Last week, at the stroke of a pen, President Bush protected more marine waters at one time than any other leader had ever done before.

Bush’s four marine monuments, including a preserve that he established in 2006, protect nearly 215 million acres, bigger than the combined size of all national parks, all national wildlife refuges, and the National Landscape Conservation System.

If only Bush did for the air and the land what he did for the sea.

Among the administration’s environmental errors of omission and commission, the biggest were energy and the closely related issue of climate change. The attacks of 9/11 were a singular opportunity to begin purging the dangerous dependence on oil out of our energy economy and accelerate the transition to cleaner, more secure forms of energy.

That opportunity passed untapped, and only recently, with the costs of oil dependence becoming impossible to ignore, did the Bush administration edge towards a more rational approach to energy.

Likewise with climate. The administration finally accepted the scientific case for human-caused climate change, but years were lost to dithering and narrow politics.

With Bush heading for a quiet retirement in Texas, several leading Republicans are prodding the party to change course by ditching its recalcitrant attitudes about environmental policy and getting into the game on climate and other issues.

Even Bush’s political maestro, Karl Rove, has warned that Republicans’ failure to embrace a positive green agenda risks long-term loss of support from young voters, who voted 2 to 1 for Barack Obama.

Up-and-coming Republicans who have taken on the climate issue, such as Governors Jon Huntsman of Utah and Tim Pawlenty of Minnesota, are pushing the GOP to come up with a strong climate approach that fits with Republican principles.

Congressman Bob Inglis of South Carolina, who used to be skeptical about climate change, is pushing a revenue-neutral carbon tax. Senator Lamar Alexander of Tennessee has proposed a cap-and-trade system that starts with power plants, a way of making a very complex policy more manageable than would be the case with an economy-wide system.

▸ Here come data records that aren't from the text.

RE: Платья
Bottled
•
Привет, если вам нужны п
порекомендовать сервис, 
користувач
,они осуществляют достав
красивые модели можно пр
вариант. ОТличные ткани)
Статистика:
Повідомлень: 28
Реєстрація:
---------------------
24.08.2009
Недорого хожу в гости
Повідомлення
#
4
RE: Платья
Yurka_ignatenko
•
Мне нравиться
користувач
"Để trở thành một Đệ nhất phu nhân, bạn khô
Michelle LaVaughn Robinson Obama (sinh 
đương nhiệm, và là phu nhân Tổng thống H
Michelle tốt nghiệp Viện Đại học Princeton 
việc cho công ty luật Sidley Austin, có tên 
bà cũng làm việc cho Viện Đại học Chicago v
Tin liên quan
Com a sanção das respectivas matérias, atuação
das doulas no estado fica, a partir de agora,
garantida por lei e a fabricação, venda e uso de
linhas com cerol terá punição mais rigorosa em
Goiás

While the details of the differing GOP climate policy approaches are important to examine and debate, the politics have special significance.

As Inglis said, Republicans should show how conservatives could contribute towards a climate solution that is better than what Democrats would come up with if left entirely to their command-and-control devices.

That’s the right attitude – for Republican leaders to rediscover their conservation heritage and, over time, make Bush's marine conservation legacy less a bright exception and more a standard approach to stewardship.